For those – like me – that more or less forgot that Debian 13 is the new “stable” distribution (since August 9th, 2025), I advise them to check their APT configuration!
My configuration was still set so that only the “testing” repository was used, and after friday updates, the Xorg was broken… I guess because the qubes repository was (correctly) set to use 13. So I started back with the last backup and changed the repositories & pinning, and now everything is OK again.
I know I could (should?) use the toy names of the distros (e.g. trixie & forky) but I can never remember who is what so I always use “stable”, “testing” & “unstable” which make the logs much clearer for me.
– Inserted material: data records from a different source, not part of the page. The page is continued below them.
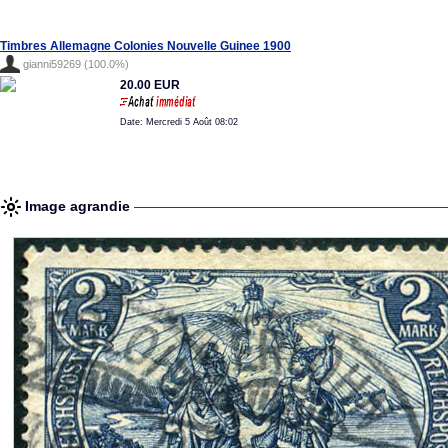
Timbres Allemagne Colonies Nouvelle Guinee 1900
gianni59269 (100.0%)
20.00 EUR
Date: Mercredi 5 Août 08:02
Image agrandie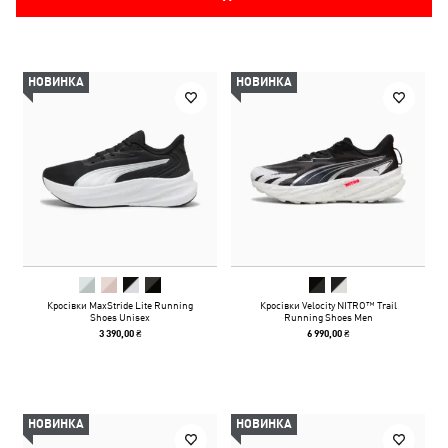
НОВИНКА
НОВИНКА
Кросівки MaxStride Lite Running
Кросівки Velocity NITRO™ Trail
Shoes Unisex
Running Shoes Men
3 390,00 ₴
6 990,00 ₴
НОВИНКА
НОВИНКА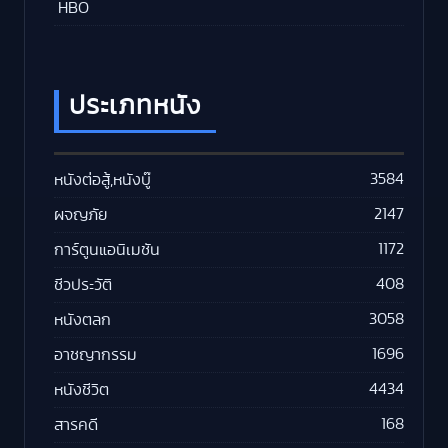
HBO
ประเภทหนัง
3584
หนังต่อสู้,หนังบู๊
2147
ผจญภัย
1172
การ์ตูนแอนิเมชัน
408
ชีวประวัติ
3058
หนังตลก
1696
อาชญากรรม
4434
หนังชีวิต
168
สารคดี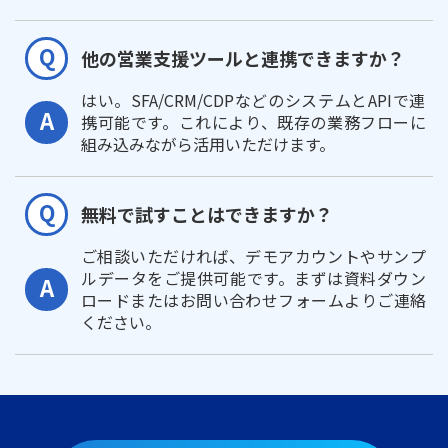
他の営業支援ツールと連携できますか？
はい。SFA/CRM/CDPなどのシステムとAPIで連
携可能です。これにより、既存の業務フローに
組み込みながら活用いただけます。
無料で試すことはできますか？
ご相談いただければ、デモアカウントやサンプ
ルデータをご提供可能です。まずは資料ダウン
ロードまたはお問い合わせフォームよりご連絡
ください。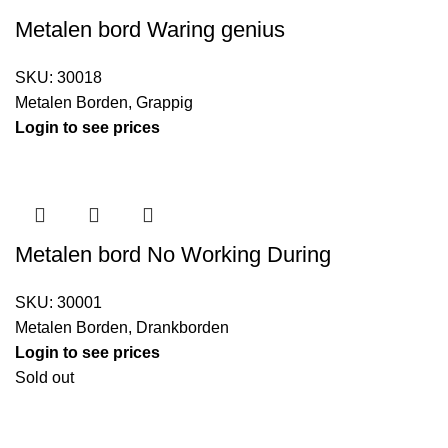
Metalen bord Waring genius
SKU:
30018
Metalen Borden
,
Grappig
Login to see prices
Metalen bord No Working During
SKU:
30001
Metalen Borden
,
Drankborden
Login to see prices
Sold out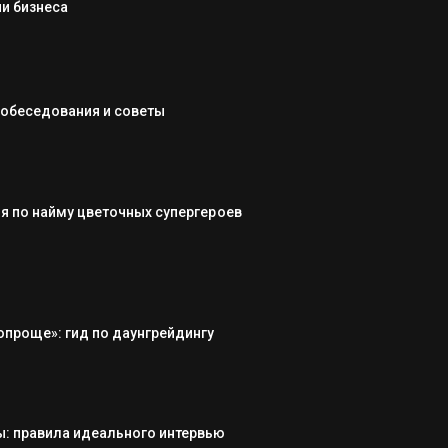
и бизнеса
собеседования и советы
я по найму цветочных супергероев
опроще»: гид по даунгрейдингу
: правила идеального интервью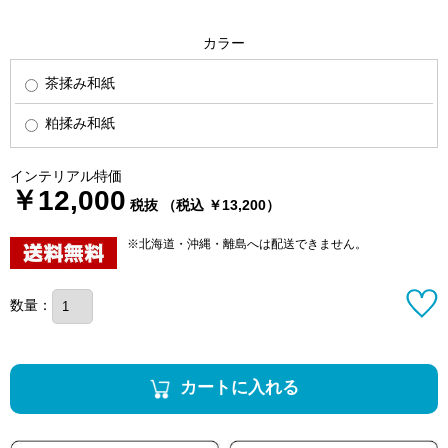
カラー
茶揉み和紙
粕揉み和紙
インテリアル特価
￥12,000
税抜 （税込 ￥13,200）
※北海道・沖縄・離島へは配送できません。
数量：
カートに入れる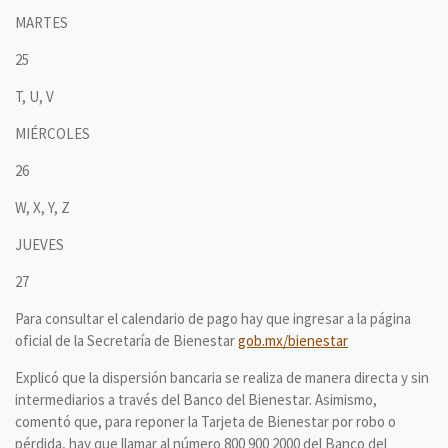
MARTES
25
T, U, V
MIÉRCOLES
26
W, X, Y, Z
JUEVES
27
Para consultar el calendario de pago hay que ingresar a la página
oficial de la Secretaría de Bienestar
gob.mx/bienestar
Explicó que la dispersión bancaria se realiza de manera directa y sin
intermediarios a través del Banco del Bienestar. Asimismo,
comentó que, para reponer la Tarjeta de Bienestar por robo o
pérdida, hay que llamar al número 800 900 2000 del Banco del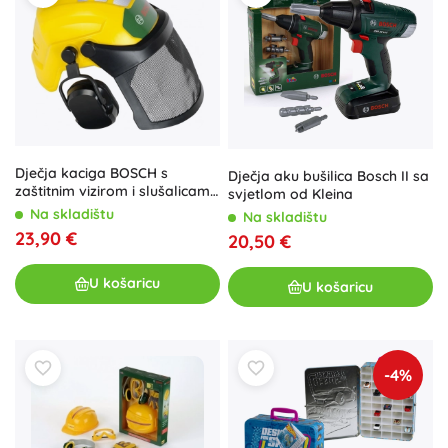
Dječja kaciga BOSCH s
Dječja aku bušilica Bosch II sa
zaštitnim vizirom i slušalicama
svjetlom od Kleina
– igračka
Na skladištu
Na skladištu
23,90 €
20,50 €
U košaricu
U košaricu
-4%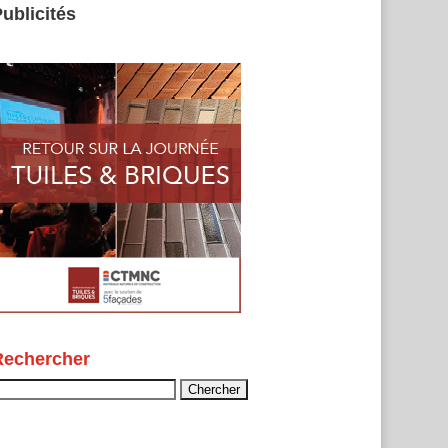
ublicités
Rechercher
echercher :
I know I could (should?) use the toy names of the distros (e.g. trixie
& forky) but I can never remember who is what so I always use
“stable”, “testing” & “unstable” which make the logs much clearer for
me.
I always use the toy story character names for my debian.sources
files.
You raise a good point… why did I move away from the official template? I don’t really remember!
When looking at the different profiles given in How to organize your qubes — Qubes OS Documentation, I am the Alice kind (i.e. software developer). So I guess I needed versions from unstable for some tools.
It was also my first experiments with Qubes and I tested a lot of things… I tried to highly fine-tune the template so creating a new VM for a new project was very quick. But I spent way too much time on that for a result that wasn’t that good.
And now that I move away from nearly only C++ to several other languages, the settings are becoming a nightmare. So I slowly switch to an untouched template with mise-en-place for handling the versions of the projects.